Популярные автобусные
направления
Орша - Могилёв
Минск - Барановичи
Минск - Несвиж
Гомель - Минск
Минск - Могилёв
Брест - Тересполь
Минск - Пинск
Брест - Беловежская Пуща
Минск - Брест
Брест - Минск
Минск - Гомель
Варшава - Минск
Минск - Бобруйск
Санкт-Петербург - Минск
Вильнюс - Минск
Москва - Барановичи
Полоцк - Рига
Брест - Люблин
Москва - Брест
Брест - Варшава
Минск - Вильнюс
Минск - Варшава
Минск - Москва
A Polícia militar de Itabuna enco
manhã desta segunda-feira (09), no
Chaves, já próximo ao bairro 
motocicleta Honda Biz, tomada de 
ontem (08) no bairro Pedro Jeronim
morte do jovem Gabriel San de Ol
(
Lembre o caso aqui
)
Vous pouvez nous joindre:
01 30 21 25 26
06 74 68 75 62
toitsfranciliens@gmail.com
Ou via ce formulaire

...

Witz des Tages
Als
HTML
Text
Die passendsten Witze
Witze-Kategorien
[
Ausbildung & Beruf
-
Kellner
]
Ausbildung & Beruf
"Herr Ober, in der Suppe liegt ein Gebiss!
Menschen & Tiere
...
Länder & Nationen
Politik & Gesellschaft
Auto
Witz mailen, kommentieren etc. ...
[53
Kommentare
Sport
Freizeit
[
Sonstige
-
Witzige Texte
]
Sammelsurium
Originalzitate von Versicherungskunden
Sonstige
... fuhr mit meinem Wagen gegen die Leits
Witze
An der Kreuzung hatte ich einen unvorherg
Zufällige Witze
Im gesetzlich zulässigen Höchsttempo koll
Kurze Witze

- **Task details**
Transcribe each line of the data above, unaltered, from the one where "Популярные автобусные" appears to the one where "Ou via ce formulaire" appears, inclusive of both.

- **Exercise solution**
Популярные автобусные
направления
Орша - Могилёв
Минск - Барановичи
Минск - Несвиж
Гомель - Минск
Минск - Могилёв
Брест - Тересполь
Минск - Пинск
Брест - Беловежская Пуща
Минск - Брест
Брест - Минск
Минск - Гомель
Варшава - Минск
Минск - Бобруйск
Санкт-Петербург - Минск
Вильнюс - Минск
Москва - Барановичи
Полоцк - Рига
Брест - Люблин
Москва - Брест
Брест - Варшава
Минск - Вильнюс
Минск - Варшава
Минск - Москва
A Polícia militar de Itabuna enco
manhã desta segunda-feira (09), no
Chaves, já próximo ao bairro 
motocicleta Honda Biz, tomada de 
ontem (08) no bairro Pedro Jeronim
morte do jovem Gabriel San de Ol
(
Lembre o caso aqui
)
Vous pouvez nous joindre:
01 30 21 25 26
06 74 68 75 62
toitsfranciliens@gmail.com
Ou via ce formulaire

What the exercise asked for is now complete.